- **WORK REQUEST 1**:
Answer these from the text below on dentist office bankruptcy:
(a) What two avenues does the private dentist normally have?
(b) For a simple move, what does compliance with the Board of Dental Examiners primarily consist of?
(c) Why should the dentist's debt be discharged without a significant tax consequence?
- **WORK REQUEST 2**:
Decide whether each statement agrees with the text below on dentist office bankruptcy. Answer yes or no, and quote the words that settle it.
(a) Under normal circumstances, the dentist keeps the office equipment that serves as collateral.
(b) Tax consequences from a reduction in tax basis should be dealt with before the bankruptcy is filed.
(c) The move and the bankruptcy are to be planned in advance.
- **WORK REQUEST 3**: Write the next part of the text on dentist office bankruptcy below, picking up after its final sentence.

- **PAGE TEXT**:
┌──

Bankruptcy of Dentist Offices

Here we assume that the dentist is operating his or her own office and has encountered significant financial problems.

The private dentist normally has two avenues. The first is to simply leave the office and get a job elsewhere and the second is to keep the practice but reorganize it in a Chapter 11.

Leaving the office. If the dentist chooses to leave the office, the first consideration is to make sure of compliance with the Board of Dental Examiners. For a simple move, compliance consists primarily of timely patient notification. The dentist normally encounters issues related to the transfer of existing business to a new employer.

The second consideration is what to do with the existing debt and the equipment that is in the office and collateral for dental loans. Under normal circumstances the collateral will be surrendered to the lender, the office closed and the debt discharged. Debt owed by the dentist should be discharged in bankruptcy without a significant tax consequence because the discharge of the debt in a bankruptcy is not considered income for tax purposes. However, there may be tax consequences related to a reduction in tax basis when a dental office is closed. This must be anticipated and addressed prior to filing the bankruptcy.

The goal for the dentist who leaves an office or a practice is a smooth transition to a new position without any lingering debt or taxes. To accomplish this, the move and the bankruptcy must be planned in advance so that there are no surprises for anyone, including the creditors.

└──

- **DATASET EXTRACT**:

┌──

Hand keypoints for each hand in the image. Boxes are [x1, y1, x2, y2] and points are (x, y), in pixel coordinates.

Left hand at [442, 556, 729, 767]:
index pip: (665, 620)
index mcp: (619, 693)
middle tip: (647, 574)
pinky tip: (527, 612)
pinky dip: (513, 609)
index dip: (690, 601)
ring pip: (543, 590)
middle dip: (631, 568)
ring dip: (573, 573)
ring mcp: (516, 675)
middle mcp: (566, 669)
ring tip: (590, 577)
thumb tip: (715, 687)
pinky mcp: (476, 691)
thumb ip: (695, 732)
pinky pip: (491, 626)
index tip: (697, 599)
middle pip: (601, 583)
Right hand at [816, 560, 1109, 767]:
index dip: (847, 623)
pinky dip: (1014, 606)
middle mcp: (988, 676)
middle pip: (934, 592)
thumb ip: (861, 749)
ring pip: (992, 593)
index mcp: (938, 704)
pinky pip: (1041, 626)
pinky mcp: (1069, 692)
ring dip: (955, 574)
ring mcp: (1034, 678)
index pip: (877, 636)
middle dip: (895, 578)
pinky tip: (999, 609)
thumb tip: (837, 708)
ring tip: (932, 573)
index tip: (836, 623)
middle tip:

└──

- **ANSWER 1**:
(a) Leave the office and get a job elsewhere, or keep the practice and reorganize it in a Chapter 11.
(b) Timely patient notification.
(c) Because the discharge of the debt in a bankruptcy is not considered income for tax purposes.

- **ANSWER 2**:
(a) No: "Under normal circumstances the collateral will be surrendered to the lender"
(b) Yes: "This must be anticipated and addressed prior to filing the bankruptcy."
(c) Yes: "the move and the bankruptcy must be planned in advance so that there are no surprises for anyone, including the creditors"

- **ANSWER 3**:
Reorganizing the Office. The dentist often has the option of reorganizing the office rather than leaving it and possibly losing a significant patient base.

A dental office may be reorganized through a Chapter 11. In a Chapter 11 the creditors of a dental office may be forced to accept less than what is due to them so that the amount of actual, bottom line, debt is reduced down to a point where it is manageable.

This is a often a viable option for a dentist whose equipment is several years old because the amount of money owed on the equipment is normally significantly more than its value. And its value (not the amount owed) determines the amount of debt that will be reduced.

A dentist may well have a $1 million note secured by equipment that is worth $150,000. In a Chapter 11 the bank with the $1 million note will have a $150,000 secured claim that must be paid in full with interest and a $850,000 unsecured claim that does not have to be fully paid.

The entire procedure must, of course, be structured to where the individual dentist is protected from the bank's lawsuit by a discharge in a separate bankruptcy or a provision in the Chapter 11.

One thing that dentists, doctors, lawyers and CPAs have in common is their exposure to clients and patients. One of the most distasteful (but most effective) things that the professional debtor can do is to take a very hard look at his practice and determine which of his clients or patients should be notified of his bankruptcy. This notice generally ensures that the client or patient never sues the provider for professional negligence.